_What you have to do_.
A verbatim reproduction of the lines below, from the line containing "for All Things Considered. She joined the" through the line containing "treated in a confidential manner.", both ends included, is the whole required output.

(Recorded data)

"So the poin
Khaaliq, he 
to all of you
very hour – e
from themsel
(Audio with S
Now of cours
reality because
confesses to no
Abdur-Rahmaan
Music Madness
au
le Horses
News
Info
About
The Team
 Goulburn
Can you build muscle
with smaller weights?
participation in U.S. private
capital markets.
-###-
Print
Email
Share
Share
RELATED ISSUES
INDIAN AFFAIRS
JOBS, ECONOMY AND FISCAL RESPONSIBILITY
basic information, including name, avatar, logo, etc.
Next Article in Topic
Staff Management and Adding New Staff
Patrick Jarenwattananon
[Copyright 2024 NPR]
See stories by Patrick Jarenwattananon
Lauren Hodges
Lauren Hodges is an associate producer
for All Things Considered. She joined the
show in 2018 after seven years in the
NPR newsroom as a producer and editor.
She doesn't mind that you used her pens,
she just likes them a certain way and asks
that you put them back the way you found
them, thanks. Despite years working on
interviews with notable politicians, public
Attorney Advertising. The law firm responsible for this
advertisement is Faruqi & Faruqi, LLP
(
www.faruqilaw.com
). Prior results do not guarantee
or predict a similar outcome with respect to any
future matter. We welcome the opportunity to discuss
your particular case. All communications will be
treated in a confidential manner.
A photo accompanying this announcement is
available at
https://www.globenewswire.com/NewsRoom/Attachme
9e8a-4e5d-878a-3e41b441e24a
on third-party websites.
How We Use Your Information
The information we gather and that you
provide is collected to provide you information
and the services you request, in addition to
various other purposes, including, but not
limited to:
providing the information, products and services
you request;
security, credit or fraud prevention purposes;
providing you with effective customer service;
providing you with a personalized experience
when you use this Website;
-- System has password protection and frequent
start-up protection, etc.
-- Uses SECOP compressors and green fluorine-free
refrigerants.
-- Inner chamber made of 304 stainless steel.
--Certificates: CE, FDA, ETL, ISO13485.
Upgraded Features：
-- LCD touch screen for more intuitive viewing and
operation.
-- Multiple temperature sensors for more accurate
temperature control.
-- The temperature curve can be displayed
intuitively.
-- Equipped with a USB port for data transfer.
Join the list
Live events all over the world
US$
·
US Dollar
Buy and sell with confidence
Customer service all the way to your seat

_Exercise output_.
for All Things Considered. She joined the
show in 2018 after seven years in the
NPR newsroom as a producer and editor.
She doesn't mind that you used her pens,
she just likes them a certain way and asks
that you put them back the way you found
them, thanks. Despite years working on
interviews with notable politicians, public
Attorney Advertising. The law firm responsible for this
advertisement is Faruqi & Faruqi, LLP
(
www.faruqilaw.com
). Prior results do not guarantee
or predict a similar outcome with respect to any
future matter. We welcome the opportunity to discuss
your particular case. All communications will be
treated in a confidential manner.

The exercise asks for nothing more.